- **QUESTIONS TO ANSWER**
A – According to the G1 review message, for which allocations were BOT updates done before this fix?
B – Please output the part of the G1 review message that opens with the words containing "On Mon, 8 Nov" and closes with "the following GCs.".
C – For each statement below, say whether it agrees with the G1 review message, answering yes or no and quoting the words from the message that decide it. (i) In G1 young collections, the BOT is updated for objects copied to old generation regions. (ii) Before this fix, BOT updates in the evacuation phase were already precise. (iii) The crude updates lead to less time spent doing concurrent refinement.

- **DOCUMENT TEXT**

* * * * * * * * *

RFR: 8276098: Do precise BOT updates in G1 evacuation phase [v3]

Mon Nov 8 15:34:37 UTC 2021

On Mon, 8 Nov 2021 14:47:08 GMT, Stefan Johansson <sjohanss at openjdk.org> wrote:

>> Please review this change to do precise BOT updates in the G1 evacuation phase.
>> 
>> **Summary**
>> In G1 young collections the BOT is updated for objects copied to old generation regions. Prior to this fix the BOT updates are very crude and only done for each new PLAB and for direct allocations (large allocation outside the PLABs).
>> 
>> The BOT is then updated to be more precise during concurrent refinement and when scanning the heap in later GCs. This leads to both more time spent doing concurrent refinement as well as prolonged "scan heap" phases in the following GCs.

* * * * * * * * *

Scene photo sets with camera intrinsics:
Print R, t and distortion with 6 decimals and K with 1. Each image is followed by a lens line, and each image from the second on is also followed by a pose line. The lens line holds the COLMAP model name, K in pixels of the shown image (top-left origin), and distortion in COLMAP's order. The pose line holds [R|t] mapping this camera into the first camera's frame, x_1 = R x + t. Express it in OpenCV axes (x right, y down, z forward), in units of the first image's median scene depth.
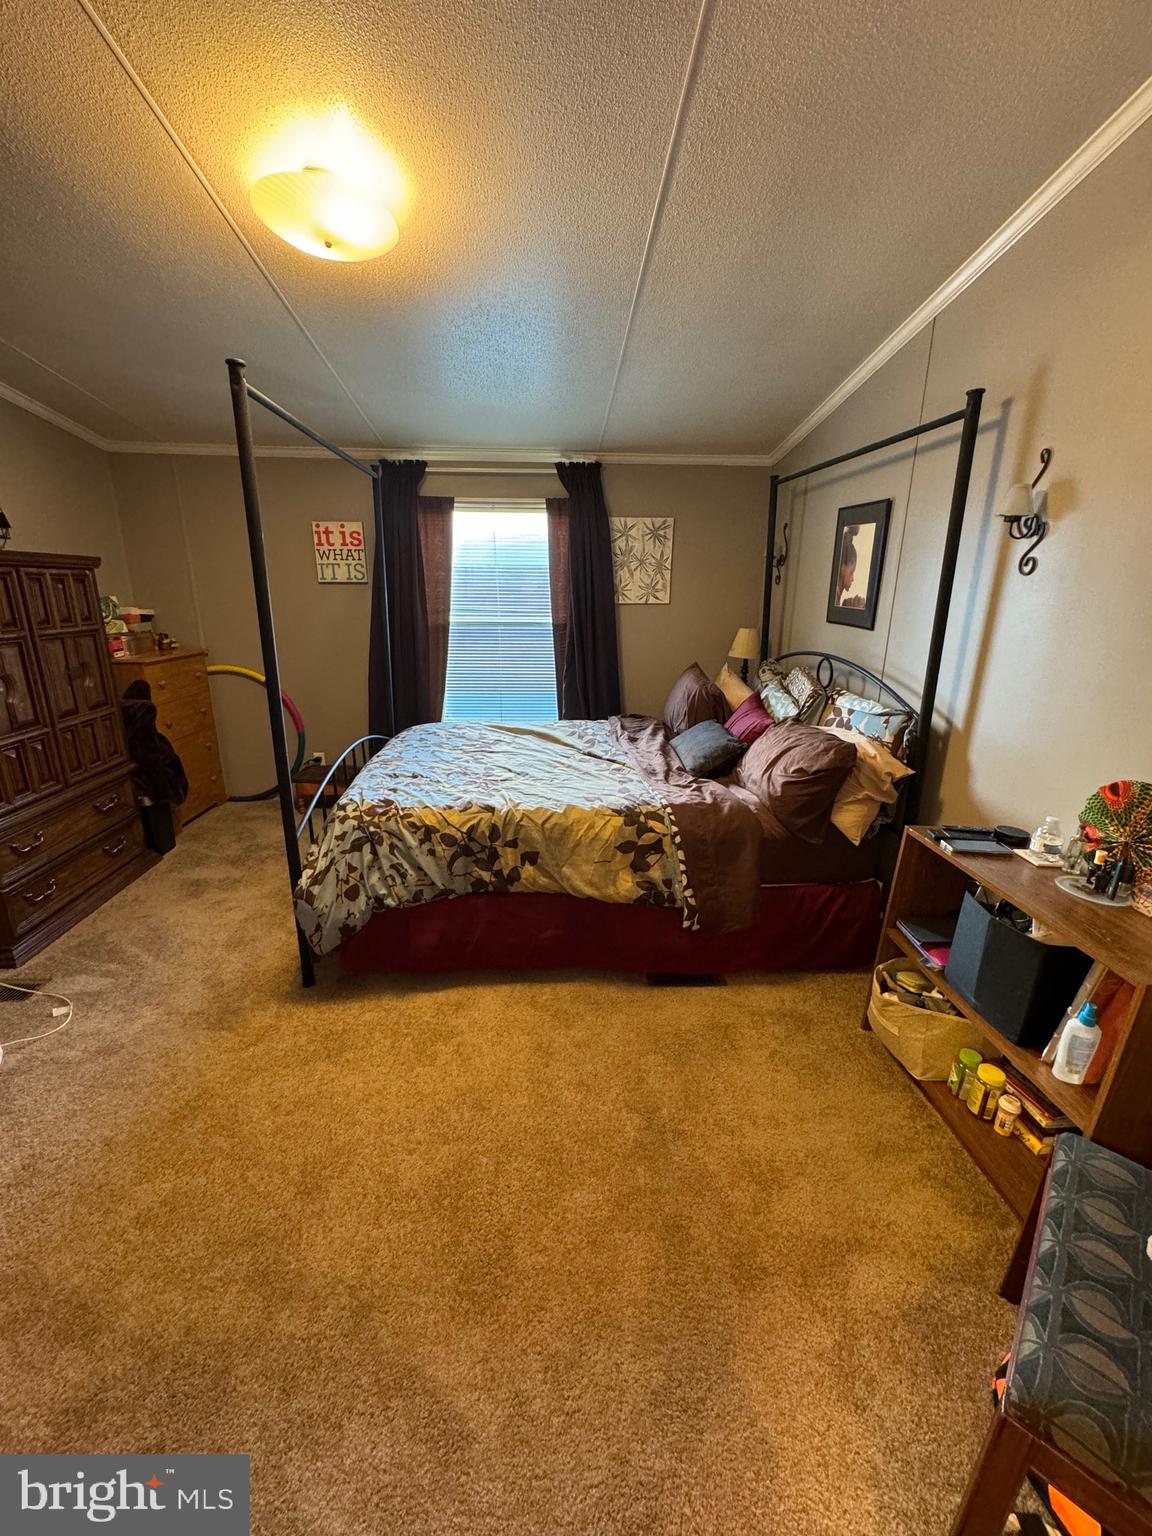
lens RADIAL K [[615.8, 0, 577.9], [0, 615.8, 764.6], [0, 0, 1]] dist [-0.003649, 0.000728]
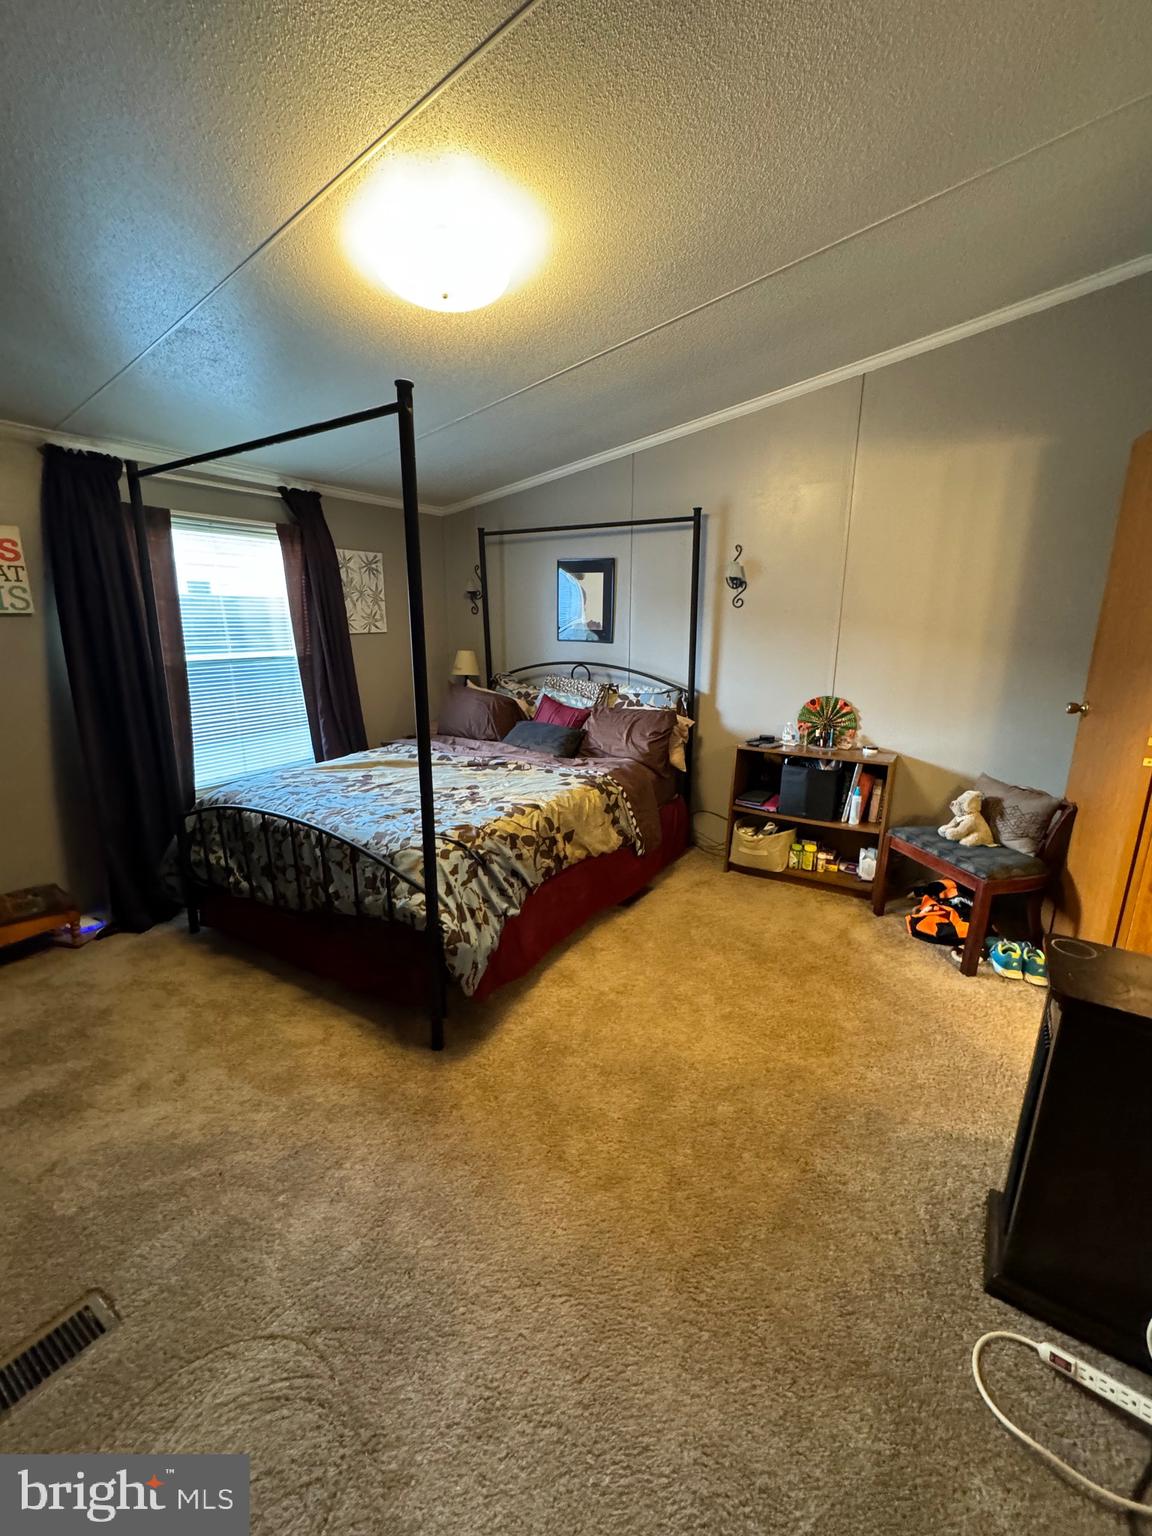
lens RADIAL K [[615.8, 0, 577.9], [0, 615.8, 764.6], [0, 0, 1]] dist [-0.003649, 0.000728]
pose [[0.582769, -0.196633, 0.788490, -0.915441], [0.234132, 0.969768, 0.068794, -0.060110], [-0.778179, 0.144519, 0.611188, 0.211568]]
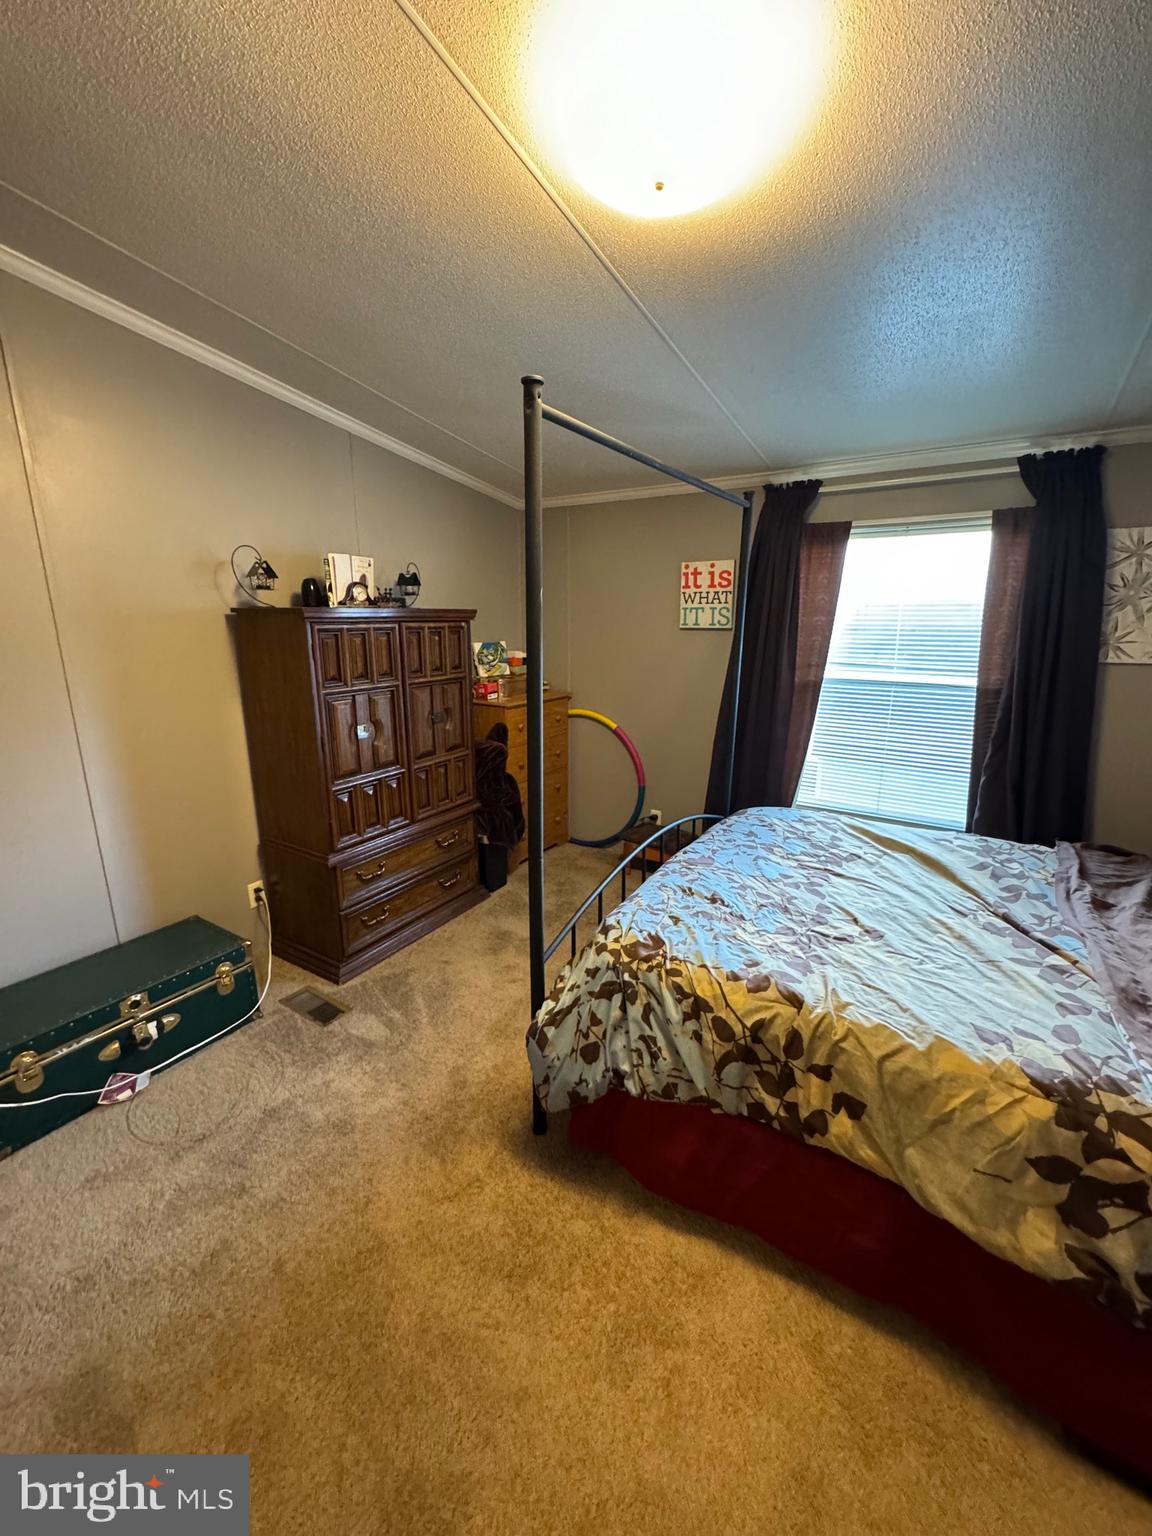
lens RADIAL K [[615.8, 0, 577.9], [0, 615.8, 764.6], [0, 0, 1]] dist [-0.003649, 0.000728]
pose [[0.807029, 0.131018, -0.575794, 0.009352], [-0.156478, 0.987667, 0.005418, -0.128341], [0.569402, 0.085727, 0.817577, 0.307625]]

* * * * * * * * *

- **RESULTS FOR EACH TASK**
A – Only for each new PLAB and for direct allocations (large allocation outside the PLABs).

B –
On Mon, 8 Nov 2021 14:47:08 GMT, Stefan Johansson <sjohanss at openjdk.org> wrote:

>> Please review this change to do precise BOT updates in the G1 evacuation phase.
>> 
>> **Summary**
>> In G1 young collections the BOT is updated for objects copied to old generation regions. Prior to this fix the BOT updates are very crude and only done for each new PLAB and for direct allocations (large allocation outside the PLABs).
>> 
>> The BOT is then updated to be more precise during concurrent refinement and when scanning the heap in later GCs. This leads to both more time spent doing concurrent refinement as well as prolonged "scan heap" phases in the following GCs.

C –
(i) Yes: "In G1 young collections the BOT is updated for objects copied to old generation regions."
(ii) No: "Prior to this fix the BOT updates are very crude"
(iii) No: "This leads to both more time spent doing concurrent refinement"